Scaled-up graphene synthesis at optimized conditions (AB-stacked bilayer) by displacing the lamp was also achieved. Figures 6 and 9 illustrate graphene spatial uniformity up to 13 mm in radius per Raman measurements of \(I_{D}/I_{G}\), \(I_{2D}/I_{G}\), and FWHM(2D). Additionally, co-located sheet resistance with Raman measurements indicate graphene uniformity as shown in Fig. 9. The sheet resistance measurements can have slight inconsistency due to contamination from the wet transfer and FeCl\(_{3}\)/PMMA residuals as well.The obtained values of AB-stacked graphene synthesized at optimized conditions, ranging from 2 to 5 k\(\Omega\)/sq as depicted in Fig. 9, affirm the uniformity and high quality of the graphene produced. The close alignment of larger-scale resistance measurements with reported microscale values further supports the uniformity and high quality of the graphene material. The resultant graphene film at optimized conditions was transferred onto Si/SiO\(_{2}\) and fused silica wafers, as depicted in Fig. S1a,b. An optical image of graphene on Si in Fig. S1a reveals consistent contrast across the surface, suggesting a predominantly uniform graphene layer. The primary contributors to the observed contrast are residuals from copper and the etching solution.

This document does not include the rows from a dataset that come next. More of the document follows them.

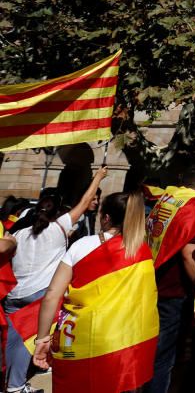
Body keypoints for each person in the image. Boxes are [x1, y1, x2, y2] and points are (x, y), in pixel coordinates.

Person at [32, 191, 159, 393]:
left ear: (106, 218)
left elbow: (52, 295)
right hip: (121, 342)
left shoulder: (82, 245)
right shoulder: (141, 251)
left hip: (77, 336)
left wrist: (42, 339)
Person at [2, 167, 106, 393]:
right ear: (58, 212)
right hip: (38, 295)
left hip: (14, 295)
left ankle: (8, 383)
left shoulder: (19, 234)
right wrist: (97, 177)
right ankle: (16, 387)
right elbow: (85, 201)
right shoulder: (58, 229)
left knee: (9, 341)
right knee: (27, 344)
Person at [146, 166, 195, 393]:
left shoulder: (168, 198)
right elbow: (188, 252)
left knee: (151, 346)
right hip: (174, 290)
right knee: (164, 355)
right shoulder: (193, 206)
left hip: (153, 281)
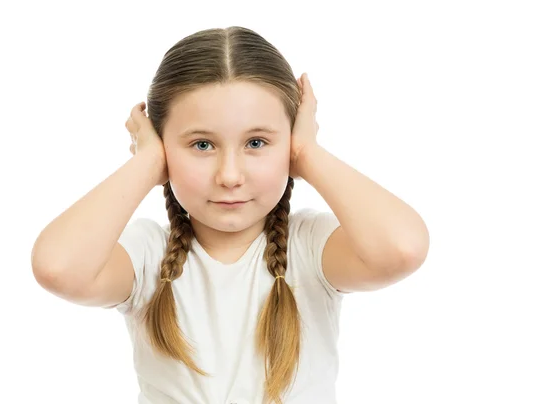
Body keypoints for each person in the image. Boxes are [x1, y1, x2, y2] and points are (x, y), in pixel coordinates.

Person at [31, 26, 429, 404]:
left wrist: (308, 154)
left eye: (256, 142)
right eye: (202, 144)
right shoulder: (148, 253)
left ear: (289, 141)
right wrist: (148, 162)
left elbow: (402, 248)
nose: (230, 176)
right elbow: (58, 267)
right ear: (162, 145)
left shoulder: (309, 248)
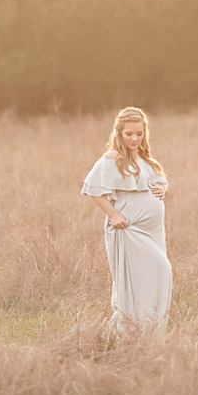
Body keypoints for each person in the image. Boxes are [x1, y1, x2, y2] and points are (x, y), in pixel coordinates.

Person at [81, 106, 172, 336]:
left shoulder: (143, 157)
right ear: (119, 132)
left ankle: (149, 332)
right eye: (129, 133)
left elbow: (159, 181)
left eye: (139, 134)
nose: (134, 138)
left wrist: (162, 190)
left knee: (152, 277)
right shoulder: (112, 158)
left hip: (152, 231)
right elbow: (93, 190)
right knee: (153, 273)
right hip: (128, 228)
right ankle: (125, 334)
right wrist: (113, 215)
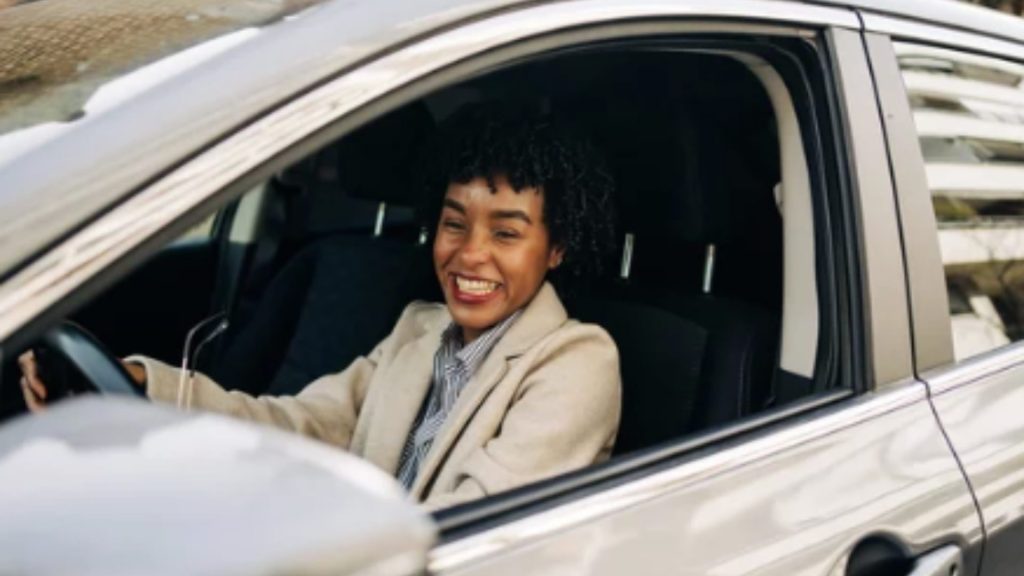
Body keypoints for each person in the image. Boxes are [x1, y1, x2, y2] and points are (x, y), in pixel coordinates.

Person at [19, 106, 622, 509]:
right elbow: (302, 428)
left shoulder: (576, 361)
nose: (470, 255)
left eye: (507, 234)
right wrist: (142, 387)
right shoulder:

Figure S1c displays a photograph of graphene on fused silica, emphasizing a highly transmissive and clean film.

Figure 9

Sheet resistance of synthesized graphene transferred to thermal oxides with Raman measurements (\(I_{D}/I_{G}\), \(I_{2D}/I_{G}\), and FWHM(2D)) as a function of radial position, where error bars indicate the uncertainty of radial measurements at (a) four different angular positions (0\(^{\circ }\), 90\(^{\circ }\), 180\(^{\circ }\), 270\(^{\circ }\)) with an increment of 1 mm and (b) co-located Raman measurements with sheet resistance at eight different angular positions (0\(^{\circ }\), 45\(^{\circ }\), 90\(^{\circ }\), 135\(^{\circ }\), 180\(^{\circ }\), 225\(^{\circ }\), 270\(^{\circ }\), and 315\(^{\circ }\)) with an increment of 5 mm.

Conclusions

This paper presents a comprehensive parametric study of graphene growth using a solar-thermal cold-wall CVD reactor to demonstrate the practicality of utilizing a renewable energy resource in synthesizing high-quality graphene films. The design of experiments adopted in this work uses a probabilistic Gaussian regression with Bayesian optimization model and an information acquisition function to quantify the parameter space and as a predictive guide in finding conditions that minimize an objective function (\(I_{D}/I_{G}\)). Such synthesis was conducted in a one-step process with relatively short growth times of 1–10 min. Graphene characterization shows signatures of high-quality SLG and AB-stacked bilayer graphene films through analysis conducted by electron diffraction and Raman mapping with lowest \(I_{D}/I_{G}\) ratios of 0.21 and 0.14, respectively. Backscattered electron and electron diffraction analysis of SLG and AB-stacked bilayer graphene reveals grain sizes up to 5 and 20 \({\upmu }\)m, respectively. The measured transmissivities of SLG and AB-stacked bilayer graphene fall in the ranges of 0.959–0.977 and 0.929–0.953, respectively, where the sheet resistance is found to be sensitive to boundary defects with values of 15.49 ± 4.64 and 3.43 ± 1.52 k\(\Omega\)/sq, respectively. The synthesized graphene of this work shows high-quality products and promising capabilities suitable for photonic and electronic applications. Synthesis of such graphene products can be amplified using continuous roll-to-roll processing for large-scale, sustainable production.